A Coincidence Problem: How to Flow from N=2 SQCD to N=1 SQCD

TL;DR

This paper investigates how to smoothly transition from N=2 to N=1 super-QCD by selecting specific vacua in the moduli space, addressing a longstanding problem with quantum effects altering the classical breaking mechanism.

Contribution

It proposes a method to achieve the N=2 to N=1 flow by choosing particular superpotentials and vacua, extending the gauge group to U(n_c), and identifying coincidence points in the moduli space.

Findings

Identified the exact location of coincidence vacua in the moduli space.

Determined the factorization of the Seiberg-Witten curve at these vacua.

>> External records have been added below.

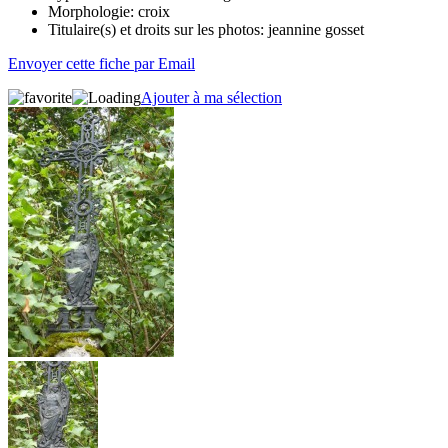
Morphologie:
croix
Titulaire(s) et droits sur les photos:
jeannine gosset
Envoyer cette fiche par Email
Ajouter à ma sélection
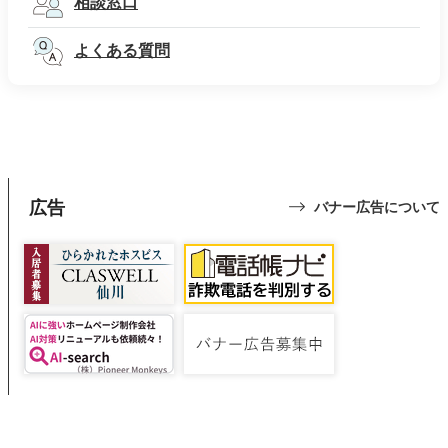
相談窓口
よくある質問
広告
バナー広告について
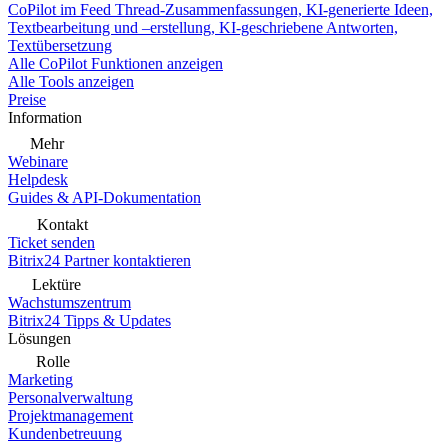
CoPilot im Feed
Thread-Zusammenfassungen, KI-generierte Ideen,
Textbearbeitung und –erstellung, KI-geschriebene Antworten,
Textübersetzung
Alle CoPilot Funktionen anzeigen
Alle Tools anzeigen
Preise
Information
Mehr
Webinare
Helpdesk
Guides & API-Dokumentation
Kontakt
Ticket senden
Bitrix24 Partner kontaktieren
Lektüre
Wachstumszentrum
Bitrix24 Tipps & Updates
Lösungen
Rolle
Marketing
Personalverwaltung
Projektmanagement
Kundenbetreuung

Supported the flow from N=2 to N=1 SQCD with theoretical arguments.

Abstract

We discuss, and propose a solution for, a still unresolved problem regarding the breaking from $\N=2$ super-QCD to $\N=1$ super-QCD. A mass term $W=\mu \Tr \Phi^2 / 2$ for the adjoint field, which classically does the required breaking perfectly, quantum mechanically leads to a relevant operator that, in the infrared, makes the theory flow away from pure $\N=1$ SQCD. To avoid this problem, we first need to extend the theory from $\SU (n_c)$ to $\U (n_c)$. We then look for the quantum generalization of the condition $W^{\prime}(m)=0$, that is, the coincidence between a root of the derivative of the superpotential $W(\phi)$ and the mass $m$ of the quarks. There are $2n_c -n_f$ of such points in the moduli space. We suggest that with an opportune choice of superpotential, that selects one of these coincidence vacua in the moduli space, it is possible to flow from $\N=2$ SQCD to $\N=1$ SQCD. Various arguments support this claim. In particular, we shall determine the exact location in the moduli space of these coincidence vacua and the precise factorization of the SW curve.